Bescheiert ist, dass man die Hardware- Beschleunigung der Realtek onboard Chips ausschalten muss >.<
Und 'unser' Forum (juiced.de) muss darunter gewaltig leiden, wir hatten da schon welche... 
Einer hat wegen den _Lösungen_ rumgeflamt von wegen wie dumm man sein muss um Dateien ausm Spielverzeichnis zu löschen und hat dann erst zu mir gesagt, als ich ihn freundlich auf seine schlechte Rechtschreibung und die unberechtigte Kritik hingewiesen habe, das ich der 'chief' sei und dann hat er zu mir gesagt, ich sollte 'deine mudda anwi*****' 
Das hat er dann geändert... In der Mail mit der Berichtigung für den Beitrag stands aber drin, also 'KICKBANN!!'^^


----------



## Freeak (1. November 2009)

Der Therad ist zwar Schon älter, aber ich will keinen neuen Aufmachen, und zwar geht es bei mir und darum das Juiced 2 Irgendwie kein Breitbild mitmacht, ist zwar auf 1920x1080 Gestellt sowie Breitbild mit Haken versehen, aber denoch benimmt sich der Titel bei meinem Monitor (ASUS VW 246H) wie bei einem 4:3 Bild. Sprich es ist verzogen, und die Autos wirken dadurch sehr Breit bzw. Lang.

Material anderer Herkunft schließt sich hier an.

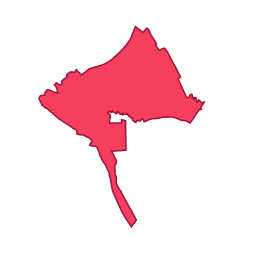 Maruntei, Olt, Romania, rotated 77°
{"feature_id": "2599482B42187195394507", "entity_name": "Maruntei", "entity_type": "district", "adm_level": 2, "iso_a3": "ROU", "parent_name": "Romania", "parent_adm1": "Olt", "projection": "orthographic", "projection_center": [24.493, 44.238], "detail": "fine", "context": "isolated", "style": "filled", "palette": "rose", "viewbox_px": 256, "rotation_deg": 77, "n_neighbors": 0, "source": "geoboundaries", "source_scale": "gbopen_adm2", "svg_char_len": 5673}
<svg xmlns="http://www.w3.org/2000/svg" viewBox="0 0 256 256"><g transform="rotate(77 128 128)"><path d="M225.1,147.0L219.4,140.5L217.2,141.2L215.9,141.5L211.1,142.9L209.4,143.1L208.7,143.5L206.0,144.3L203.8,145.0L199.1,146.3L196.8,147.0L194.3,147.6L189.1,149.1L187.7,149.3L185.9,150.1L182.7,151.1L180.3,151.6L178.8,151.8L178.3,151.7L174.7,150.8L172.8,150.4L172.2,150.4L171.4,150.8L170.8,150.9L169.6,151.0L166.3,150.1L165.2,150.0L163.8,149.7L163.0,149.6L162.0,149.3L161.0,148.9L160.4,148.0L160.0,147.7L159.0,147.2L157.2,146.6L156.2,146.8L154.8,147.3L154.6,147.3L153.4,147.7L152.1,147.9L151.6,147.9L146.9,149.2L148.3,140.8L149.1,134.9L139.9,133.0L138.3,132.6L137.9,132.4L137.5,132.4L133.7,131.7L120.3,128.7L120.2,129.1L118.4,132.4L121.6,133.1L121.2,135.5L121.0,136.2L120.8,137.5L120.5,138.8L120.5,139.0L120.2,139.3L120.2,139.8L119.6,142.4L119.2,144.7L117.3,144.5L116.0,144.2L115.8,143.9L113.8,143.5L113.8,142.8L113.7,142.7L111.5,142.3L111.4,142.7L111.4,142.8L110.0,143.2L109.9,144.1L108.2,144.2L108.4,143.8L108.2,143.0L107.8,142.8L107.4,142.7L107.5,142.4L107.6,141.9L107.9,141.8L108.0,141.4L108.2,141.2L108.3,141.2L108.6,141.4L108.8,141.3L109.0,141.2L109.0,140.4L108.6,140.0L108.2,139.8L107.8,139.5L107.7,139.4L107.8,139.0L107.9,138.9L108.4,138.8L108.6,139.0L108.8,139.2L109.0,139.0L109.2,138.5L109.8,137.8L110.1,137.3L110.5,137.0L111.3,136.8L111.4,136.6L111.5,136.3L111.3,136.0L110.8,135.6L110.3,135.3L109.8,135.2L109.7,135.1L109.7,134.7L109.9,134.7L110.5,134.8L110.7,134.7L109.9,134.1L109.9,133.8L110.8,133.3L111.3,133.0L111.8,132.9L112.2,133.0L112.5,132.9L112.8,132.4L113.0,131.9L112.7,130.7L112.3,130.2L112.5,129.9L112.8,129.9L113.3,130.2L113.4,130.5L113.8,130.4L114.0,130.1L113.9,129.8L113.6,129.4L113.6,129.2L113.9,128.4L113.9,127.7L114.0,127.1L114.2,126.9L114.3,126.5L113.9,126.4L113.7,125.4L113.9,125.3L114.8,125.3L115.1,125.2L115.3,124.9L115.3,124.6L115.5,124.5L115.8,124.5L116.1,124.8L116.4,124.7L117.8,123.2L118.4,123.1L118.6,122.9L118.8,122.5L119.2,121.3L119.7,121.2L120.2,121.8L120.4,121.8L121.2,121.7L122.6,121.1L123.1,120.7L123.9,119.4L124.2,119.2L124.3,119.0L124.1,118.8L122.7,117.3L122.6,117.1L123.0,116.2L123.3,116.0L123.5,115.5L123.9,115.1L123.9,114.4L123.8,114.2L123.5,114.2L123.2,114.0L123.2,113.7L122.9,113.4L122.6,112.8L122.5,112.6L122.4,112.0L122.2,111.7L123.5,111.2L125.6,110.9L125.5,110.1L125.2,108.4L124.4,104.3L124.5,102.3L124.7,100.8L125.0,99.4L125.0,98.7L125.2,98.0L125.4,95.9L125.3,91.8L125.4,90.4L125.8,89.3L126.0,88.4L125.9,88.3L126.0,87.7L126.5,86.8L126.5,85.3L127.1,82.7L127.5,81.7L128.1,80.9L128.4,80.1L129.1,79.0L129.8,77.8L131.0,76.6L132.1,74.9L132.7,73.6L133.3,72.0L133.9,70.5L134.1,69.7L137.1,66.3L127.3,55.8L126.2,54.5L126.1,54.3L126.0,54.1L126.4,52.9L126.5,52.6L126.4,52.3L126.3,52.2L126.1,52.2L125.1,52.8L124.9,52.8L124.6,52.7L120.0,47.9L119.7,48.0L120.0,48.6L120.1,49.2L120.0,50.0L119.9,50.4L118.9,51.3L118.5,51.6L118.0,51.7L117.5,52.0L116.9,52.8L116.6,53.0L117.8,54.5L118.8,54.0L118.7,54.1L117.9,54.6L118.2,55.0L117.0,55.1L115.0,55.2L114.0,55.1L113.5,55.2L113.6,55.5L114.2,55.8L114.2,56.1L113.9,56.1L113.7,56.3L114.1,56.6L113.8,56.8L113.7,57.1L113.9,57.6L114.2,57.8L113.7,58.0L113.6,58.4L113.3,58.8L112.8,58.0L109.5,58.2L109.5,59.4L109.7,60.1L110.4,60.8L110.9,60.8L111.4,60.8L111.9,63.2L111.7,63.4L111.0,64.0L107.8,64.8L91.3,68.2L90.3,65.3L89.7,65.5L89.3,65.7L89.2,65.5L84.4,66.9L83.5,67.2L82.8,67.2L82.0,67.3L71.3,70.4L63.6,72.3L61.0,73.1L60.4,73.6L59.5,73.7L59.2,73.9L58.9,74.2L58.2,75.3L59.4,80.2L53.2,82.6L52.5,81.2L42.7,84.6L42.2,84.7L39.3,85.7L39.1,85.2L38.9,85.1L37.3,85.8L36.9,86.0L36.6,85.9L36.3,86.0L35.5,86.4L35.4,86.5L35.0,87.6L35.6,88.1L36.0,88.8L37.4,90.7L38.0,92.1L30.9,98.0L42.2,105.8L47.6,112.1L52.7,119.6L57.8,128.6L60.5,136.7L60.9,140.5L61.6,152.4L65.9,161.3L62.6,163.4L61.5,164.3L59.9,164.8L59.6,165.1L59.6,165.3L59.9,165.8L60.2,166.1L60.8,166.5L61.1,166.9L61.6,167.2L61.8,167.5L61.8,168.0L61.0,169.2L60.7,170.0L60.6,170.7L60.6,172.0L60.8,171.9L61.0,172.3L61.1,173.1L61.4,173.9L61.3,174.1L61.5,174.4L61.8,174.9L62.3,175.6L62.6,175.8L63.2,176.0L63.5,176.1L64.2,176.0L64.6,176.1L64.9,176.2L65.1,177.3L65.3,177.7L65.8,179.2L66.8,181.0L67.2,181.6L67.6,181.9L68.2,182.1L69.2,182.4L70.1,182.5L71.1,183.5L71.3,183.7L70.2,185.4L69.2,186.3L67.9,187.5L68.0,187.8L69.6,190.0L70.2,189.3L70.6,189.1L74.6,188.4L76.8,188.5L77.3,188.4L77.9,188.1L77.7,188.9L77.2,189.8L76.7,191.4L76.2,192.4L74.3,194.7L73.3,196.1L72.9,197.1L72.6,197.9L72.7,198.4L74.7,200.5L75.4,201.0L77.3,201.8L76.8,205.0L76.9,205.7L77.2,206.6L77.9,207.1L78.3,207.6L79.1,208.1L79.7,208.1L80.3,207.8L86.7,206.6L87.2,205.9L87.5,205.5L88.0,205.1L89.3,204.5L90.0,203.4L90.4,202.9L90.6,202.8L90.6,202.6L103.6,193.2L105.5,191.3L108.1,188.9L110.3,186.6L113.0,184.1L114.1,183.0L114.3,183.0L116.4,181.2L118.1,179.1L118.9,178.3L119.2,178.2L120.4,178.7L122.3,179.0L123.2,177.6L124.1,175.8L124.2,175.3L124.2,175.0L124.2,174.7L123.9,174.7L124.9,172.8L125.6,172.3L125.9,171.6L126.2,171.3L127.5,170.3L127.7,170.0L127.6,169.6L127.7,169.3L129.4,167.7L130.6,166.7L131.5,166.4L132.8,166.3L134.0,166.8L134.3,167.0L134.4,167.5L134.3,167.8L134.5,168.1L136.0,169.2L136.7,168.5L137.4,167.3L137.5,166.6L138.4,163.8L138.7,163.2L139.1,162.9L140.3,162.5L142.2,162.2L144.0,161.7L145.7,161.5L146.3,161.5L146.6,161.3L147.9,161.5L149.0,161.5L150.2,160.9L150.7,160.9L154.2,160.2L158.7,158.4L159.7,158.1L164.3,157.2L165.8,156.7L166.7,156.5L168.6,156.6L169.7,156.8L170.0,156.8L170.4,156.4L171.1,156.9L171.8,156.7L172.9,156.5L180.8,157.0L182.1,157.1L184.0,157.1L184.4,157.2L186.1,157.0L187.7,156.9L201.1,154.3L208.7,152.6L210.9,152.0L211.4,151.8L211.8,151.3L211.9,151.2L212.3,151.1L212.9,151.3L213.6,151.2L223.2,147.6L225.1,147.0Z" fill="#f43f5e" stroke="#9f1239" stroke-width="1.5"/></g></svg>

Das Schaut behämert aus, und das THQ ja eine absolut Miese Patchpolitik hat gibt es und gab es für Juiced 2 KEINEN Patch, also hat wer ne Idee wie ich ich das Game dennoch in Breitbild Spielen kann?

Den so ist Juiced für mich ein geiles Rennspiel, besonders die Driftrennen sind geil, aber das mit dem Breitbild ist echt nervig.


----------



## feivel (14. Januar 2010)

oweia...wenn ich das lese, ...habs mir erst für n paar euro nachträglich jetzt zugelegt. wollts jetzt dann installieren..dann bin ich mal gespannt auf die bugparade


----------



## Freeak (14. Januar 2010)

Das ist der mir einzig Bekannte Bug, die Demo Läuft ja mit Breitbild, nur die Vollversion Streikt.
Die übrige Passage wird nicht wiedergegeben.